Be a leader, not a laggard
Any system put into place today must be cloud-based. A whole generation has grown up with the expectation of online access to learning materials, and not meeting this could reflect unfavourably on a business. From a practical standpoint, cloud-based learning allows a company to offer standardised instruction to a whole organisation.
"The cloud is a classic leaders and laggards issue," Bailey explains. "A teacher that comes in every Friday cannot train a thousand people. And if you have several teachers, there is no consistency from class to class. At the same time, a growing number of people in the workforce have become accustomed to using the internet at school and to help with their homework. It's important that leadership development managers recognise this."
EF combines traditional methods of teaching with a more sophisticated platform of delivery. The company brings the teacher to the student no matter where they are or when they want to study. This is made possible via online classrooms run every hour of the day by real teachers. Classes can be conducted one on one or to small groups of students, and learners receive frequent feedback on both their oral and written skills.
EF also has a number of executive institutes to which senior management can travel in order to immerse themselves in their chosen language.

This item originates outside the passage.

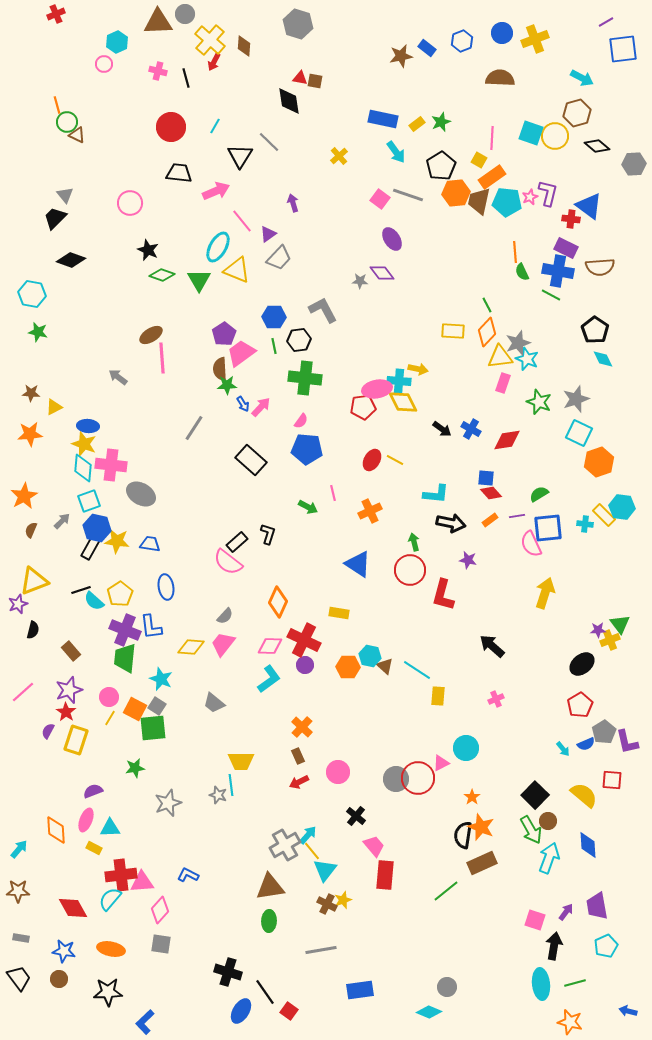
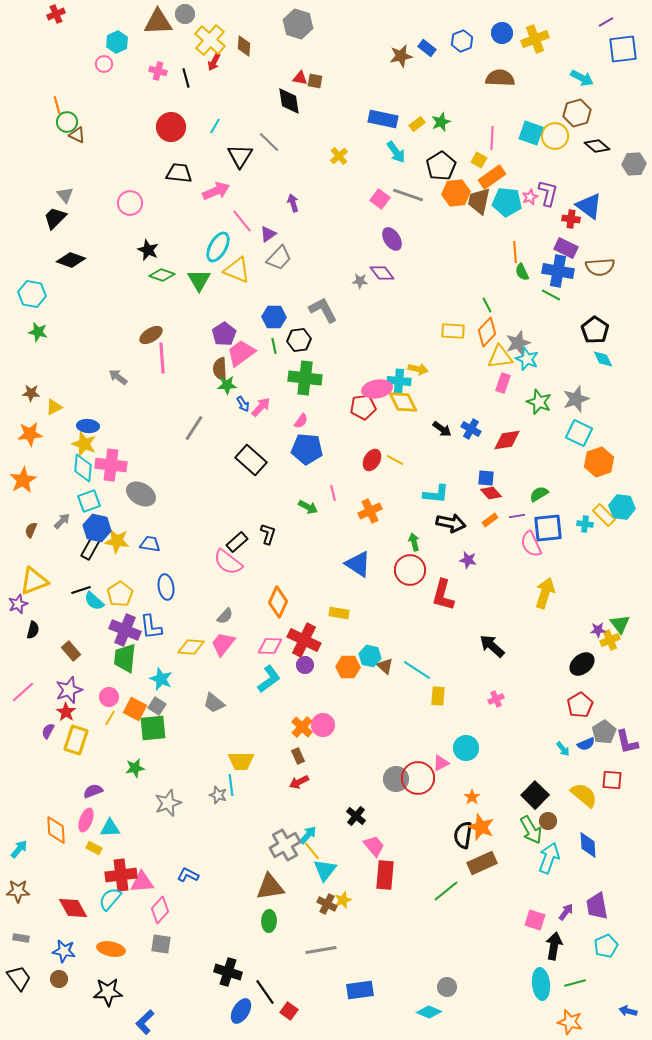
orange star at (24, 496): moved 1 px left, 16 px up
pink circle at (338, 772): moved 15 px left, 47 px up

"We are a one-stop shop, and large organisations in particular tend to like a mixed approach," Bailey says. "It would be great to take people to a foreign country and immerse them in the language for a long period of time, and in specific cases we can do this. But it's not cost-effective for thousands of people.
"We also offer a kind of virtual immersion via the internet. It's a real school and a real curriculum that covers all the nuances of the English language."
EF uses advanced software to provide an accurate assessment of employee language levels before, during and after a training programme. This provides an overview of key performance metrics, as well as enrolment numbers, attendance levels and learner feedback, so employers can evaluate whether the programme is resonating with employees. It also allows companies to accurately calculate the return on their training investment in terms of competence progression, which has a knock-on effect on employees' productivity and efficiency. This information can be compared across divisions or countries.
English as an employee benefit
Such programmes are having a particularly big impact in emerging markets. Companies that operate in countries with restricted talent pools don't want to impose further limitations by insisting all job applicants speak English. Offering English lessons is not only beneficial to the company, but also has a positive effect on the national workforce. Other companies have seen the power of offering language lessons as an employee benefit: it is an asset that can help attract and maintain staff.
"One of our customers is a very large Swiss-based multinational," Bailey explains. "They offer language training not only to their employees, but also to their employees' families.
"It has really boosted morale; in fact, it is seen as one of the most significant things the company has done for its employees in years. These benefits have an impact on well-being, which in turn has a positive impact on the business."
The move towards new markets is a long-term trend to which all companies have to adjust. English is quickly becoming the international business language and the internet will further accelerate this trend. If companies go about it in the right fashion, language learning can offer a return on investment in many, not necessarily obvious ways.